= Robert Barry (merchant) =

Robert Barry (c. 1759 – 3 September 1843) was a teacher and merchant, among other pursuits, who became an important figure in Nova Scotia.

Barry was born in Scotland, raised in England and came to North America as an impressed sailor who escaped his ship in New York in about 1774. Little is known about his life there other than he was in a business partnership, he was a participant in Methodist services at the John Street Chapel and formed a friendship with the Reverend Charles Inglis, the rector of Trinity Church where he was a regular communicant.

In 1783, Barry was part of a large group of loyalists, including many Methodists, who left New York and ended up in Nova Scotia. In Shelburne he taught school and then became involved in a very successful partnership with his brother in Liverpool. They were involved in West Indies fish, lumber, sugar, and rum trade, as well as agricultural produce. British dry goods were imported for sale in Nova Scotia and stores were operated in many locations. They serviced these with a small fleet of vessels in which they had a substantial interest.

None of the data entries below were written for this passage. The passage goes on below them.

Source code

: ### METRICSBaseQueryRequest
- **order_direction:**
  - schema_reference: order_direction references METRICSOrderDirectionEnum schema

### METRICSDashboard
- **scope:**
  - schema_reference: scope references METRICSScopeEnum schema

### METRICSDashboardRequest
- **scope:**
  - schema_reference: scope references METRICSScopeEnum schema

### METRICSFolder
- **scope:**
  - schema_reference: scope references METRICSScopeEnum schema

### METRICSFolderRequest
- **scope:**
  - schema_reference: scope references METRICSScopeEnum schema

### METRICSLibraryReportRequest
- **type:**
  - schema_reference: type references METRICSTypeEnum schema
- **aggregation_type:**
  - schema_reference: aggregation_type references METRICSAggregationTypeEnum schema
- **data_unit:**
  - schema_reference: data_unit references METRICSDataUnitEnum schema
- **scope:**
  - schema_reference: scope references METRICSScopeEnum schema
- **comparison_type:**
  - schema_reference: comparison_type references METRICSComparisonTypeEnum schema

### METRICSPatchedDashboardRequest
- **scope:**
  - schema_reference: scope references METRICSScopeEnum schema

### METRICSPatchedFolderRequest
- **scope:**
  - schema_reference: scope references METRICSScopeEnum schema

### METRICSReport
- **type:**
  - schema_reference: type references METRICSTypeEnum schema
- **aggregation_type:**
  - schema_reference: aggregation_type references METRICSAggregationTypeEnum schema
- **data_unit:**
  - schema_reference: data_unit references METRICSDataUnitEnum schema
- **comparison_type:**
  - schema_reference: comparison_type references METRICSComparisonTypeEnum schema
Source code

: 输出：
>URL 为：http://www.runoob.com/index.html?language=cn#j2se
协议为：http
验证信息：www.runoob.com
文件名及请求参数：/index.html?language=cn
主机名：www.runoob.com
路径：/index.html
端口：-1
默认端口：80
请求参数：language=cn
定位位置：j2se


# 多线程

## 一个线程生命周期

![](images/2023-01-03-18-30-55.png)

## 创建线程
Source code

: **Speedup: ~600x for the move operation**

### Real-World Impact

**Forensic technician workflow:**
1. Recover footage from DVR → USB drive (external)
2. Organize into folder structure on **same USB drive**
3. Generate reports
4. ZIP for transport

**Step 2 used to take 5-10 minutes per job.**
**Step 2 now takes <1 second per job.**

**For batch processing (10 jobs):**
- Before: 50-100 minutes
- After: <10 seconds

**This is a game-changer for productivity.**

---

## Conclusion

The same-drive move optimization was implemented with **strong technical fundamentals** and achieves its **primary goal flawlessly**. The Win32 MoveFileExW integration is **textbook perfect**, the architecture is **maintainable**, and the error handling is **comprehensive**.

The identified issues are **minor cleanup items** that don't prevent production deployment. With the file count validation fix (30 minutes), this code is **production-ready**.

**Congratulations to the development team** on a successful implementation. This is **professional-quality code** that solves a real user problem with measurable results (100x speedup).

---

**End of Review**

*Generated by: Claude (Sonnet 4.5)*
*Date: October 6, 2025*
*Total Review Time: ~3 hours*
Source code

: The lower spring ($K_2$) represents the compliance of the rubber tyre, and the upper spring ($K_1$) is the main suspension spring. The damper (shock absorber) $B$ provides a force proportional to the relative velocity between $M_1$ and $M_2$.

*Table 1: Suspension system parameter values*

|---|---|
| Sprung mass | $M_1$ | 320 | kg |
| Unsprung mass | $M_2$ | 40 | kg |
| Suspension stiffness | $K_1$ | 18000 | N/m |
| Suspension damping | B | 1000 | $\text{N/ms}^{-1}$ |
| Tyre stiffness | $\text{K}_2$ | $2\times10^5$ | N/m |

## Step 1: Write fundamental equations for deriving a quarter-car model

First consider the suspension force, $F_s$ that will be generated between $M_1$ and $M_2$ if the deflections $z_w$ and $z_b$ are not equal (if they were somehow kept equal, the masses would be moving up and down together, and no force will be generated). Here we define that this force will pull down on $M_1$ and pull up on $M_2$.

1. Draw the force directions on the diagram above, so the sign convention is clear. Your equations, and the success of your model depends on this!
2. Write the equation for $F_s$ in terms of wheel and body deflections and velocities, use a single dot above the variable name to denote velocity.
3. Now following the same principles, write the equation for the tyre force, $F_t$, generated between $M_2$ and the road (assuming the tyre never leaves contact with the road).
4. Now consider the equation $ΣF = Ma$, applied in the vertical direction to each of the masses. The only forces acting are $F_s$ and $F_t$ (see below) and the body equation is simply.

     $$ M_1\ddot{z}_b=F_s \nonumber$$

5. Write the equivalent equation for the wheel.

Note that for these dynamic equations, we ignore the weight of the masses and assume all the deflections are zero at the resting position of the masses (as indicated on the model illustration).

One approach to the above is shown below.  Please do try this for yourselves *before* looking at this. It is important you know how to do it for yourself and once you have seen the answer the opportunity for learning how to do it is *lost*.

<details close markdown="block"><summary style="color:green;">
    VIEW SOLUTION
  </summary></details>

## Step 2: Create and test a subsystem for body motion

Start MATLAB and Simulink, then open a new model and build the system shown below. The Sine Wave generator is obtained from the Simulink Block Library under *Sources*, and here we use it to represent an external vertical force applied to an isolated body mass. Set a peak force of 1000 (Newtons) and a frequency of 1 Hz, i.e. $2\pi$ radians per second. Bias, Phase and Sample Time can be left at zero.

Barry had four sons, all of whom were successful in business in the colony. His one son, John Alexander Barry married a daughter of William Black, a prominent Methodist minister and was elected to the 13th General Assembly of Nova Scotia. Robert's Methodism contributed to the family's success by providing close business ties within the colony. His life is a good example of the importance that evangelical Protestantism had in that area of Canada.